Tijdens een diner, dat woensdagavond werd aangeboden door vice EU-voorzitter Frans Timmermans aan een colloquium van mensenrechtenspecialisten, mocht ik één van de grote politieke denkers van het ogenblik kort inleiden, Michael Ignatieff. Hij is een leidend historicus aan alle werelduniversiteiten, maar was ook een geëngageerd -weinig succesvol- Canadees politicus, en blijft bovenal een uitstekend journalist en briljant fictieschrijver.
In een twintigtal minuten schetste hij de drie grote problemen die democratische politici ondervinden in het huidige tijdsgewricht in hun worsteling met het populisme. Ten eerste, de algoritmische segregatie: dit wil zeggen dat het wel lijkt alsof alles erop aan wordt gelegd opdat democratische politici mensen die aanleunen bij de populisten niet zouden tegenkomen.
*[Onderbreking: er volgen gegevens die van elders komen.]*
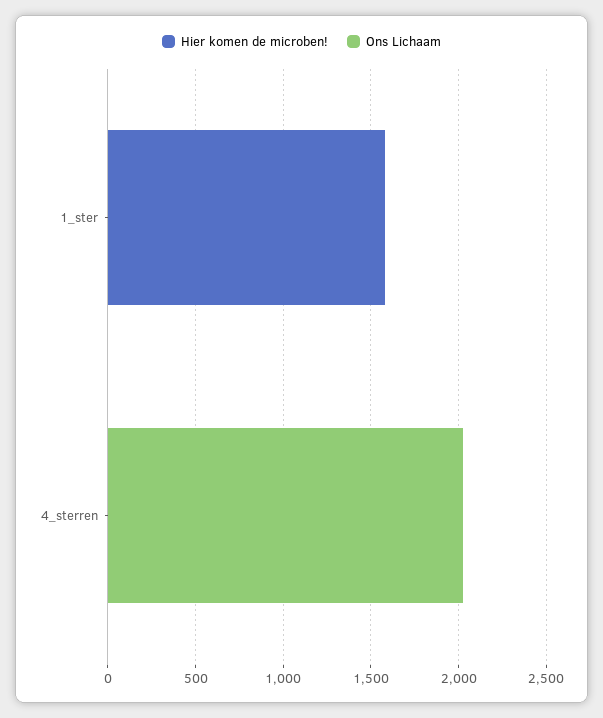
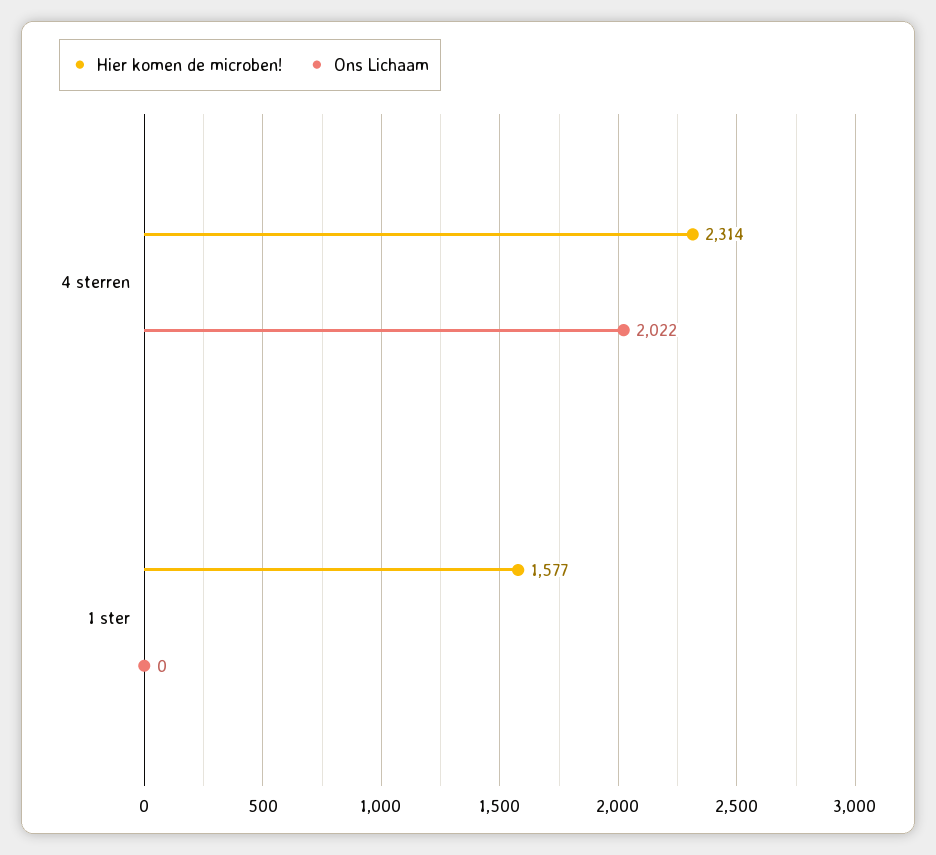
  {
    "Hier komen de microben!": {
      "1_ster": 1577,
-     "4_sterren": 0
+     "4_sterren": 2314
    },
    "Ons Lichaam": {
      "1_ster": 0,
      "4_sterren": 2022
    }
  }

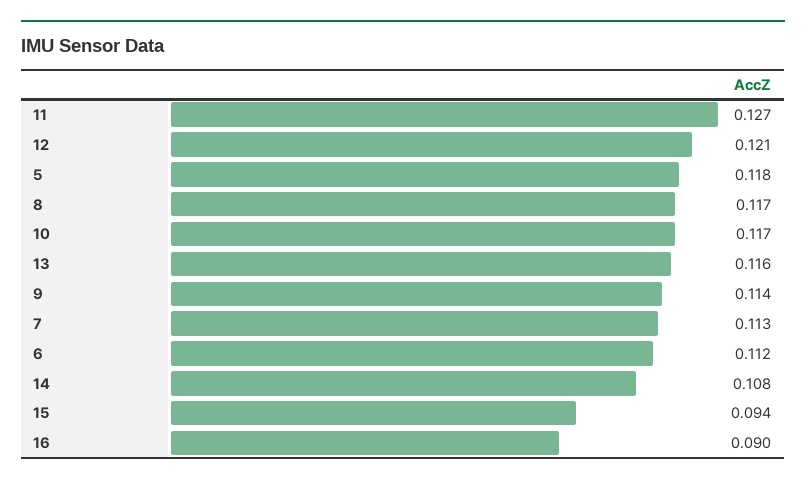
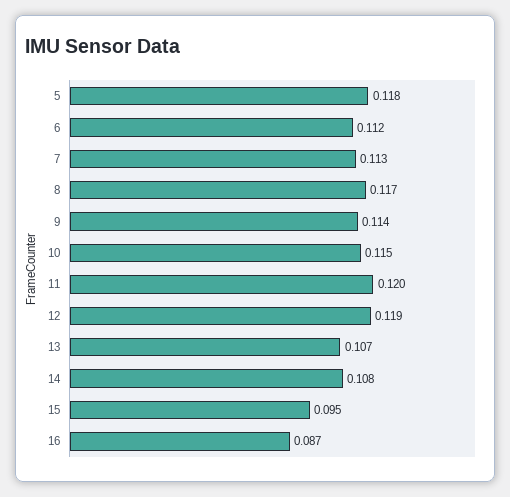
  {
-   "11": 0.127,
+   "11": 0.12,
-   "12": 0.121,
+   "12": 0.119,
    "5": 0.118,
    "8": 0.117,
-   "10": 0.117,
+   "10": 0.115,
-   "13": 0.116,
+   "13": 0.107,
    "9": 0.114,
    "7": 0.113,
    "6": 0.112,
    "14": 0.108,
-   "15": 0.094,
+   "15": 0.095,
-   "16": 0.09
+   "16": 0.087
  }

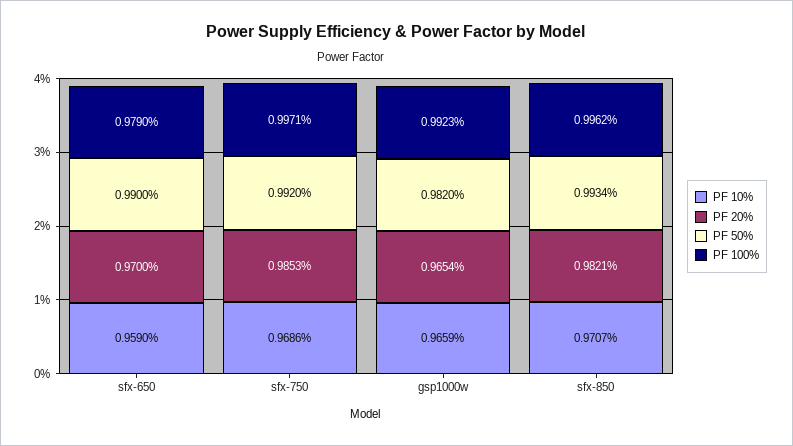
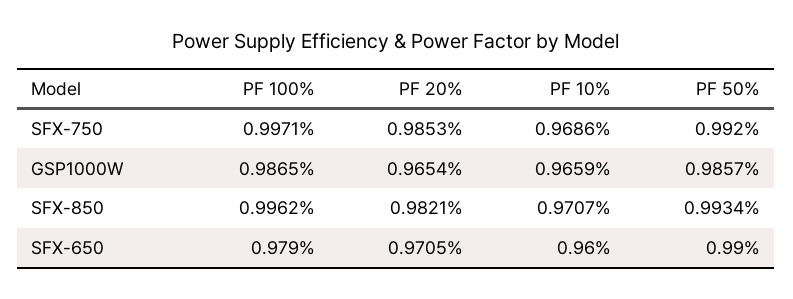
  {
    "PF 10%": {
-     "sfx-650": 0.959,
+     "sfx-650": 0.96,
      "sfx-750": 0.9686,
      "gsp1000w": 0.9659,
      "sfx-850": 0.9707
    },
    "PF 20%": {
-     "sfx-650": 0.97,
+     "sfx-650": 0.9705,
      "sfx-750": 0.9853,
      "gsp1000w": 0.9654,
      "sfx-850": 0.9821
    },
    "PF 50%": {
      "sfx-650": 0.99,
      "sfx-750": 0.992,
-     "gsp1000w": 0.982,
+     "gsp1000w": 0.9857,
      "sfx-850": 0.9934
    },
    "PF 100%": {
      "sfx-650": 0.979,
      "sfx-750": 0.9971,
-     "gsp1000w": 0.9923,
+     "gsp1000w": 0.9865,
      "sfx-850": 0.9962
    }
  }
Clinton werd zelden tegengesproken op haar meetings, al drukte zij misschien honderdduizenden handen. Ten tweede, en daarmee in tegenstrijd de digitale dis-inhibitie: is het niet eenvoudig aanhangers van de populisten op straat tegen te komen, des te meer lees je ze op twitter en internet. Daar zijn elke inhibitie en schaamte weggevallen. Je leert gewoon af je beledigd te voelen door je reinste gore praat. En tenslotte, de populist beschouwt een stuk van zijn politieke collega's niet als tegenstander maar als vijand. Het taalgebruik is navenant: als je een collega-kandidaat voor het presidentschap voortdurend kan toespreken met "I'll put you in jail when I'm president", begrijpt u wat ik bedoel.
We zitten er dus mee, met het populisme. Het is niet de eerste keer, het zal ook niet de laatste keer zijn. Aan ons om beginselvast stand te houden, kalm, en vooral te proberen altijd beter te doen, zodat we de aanhangers van de populisten kunnen laten zien dat we hun vertrouwen waard zijn.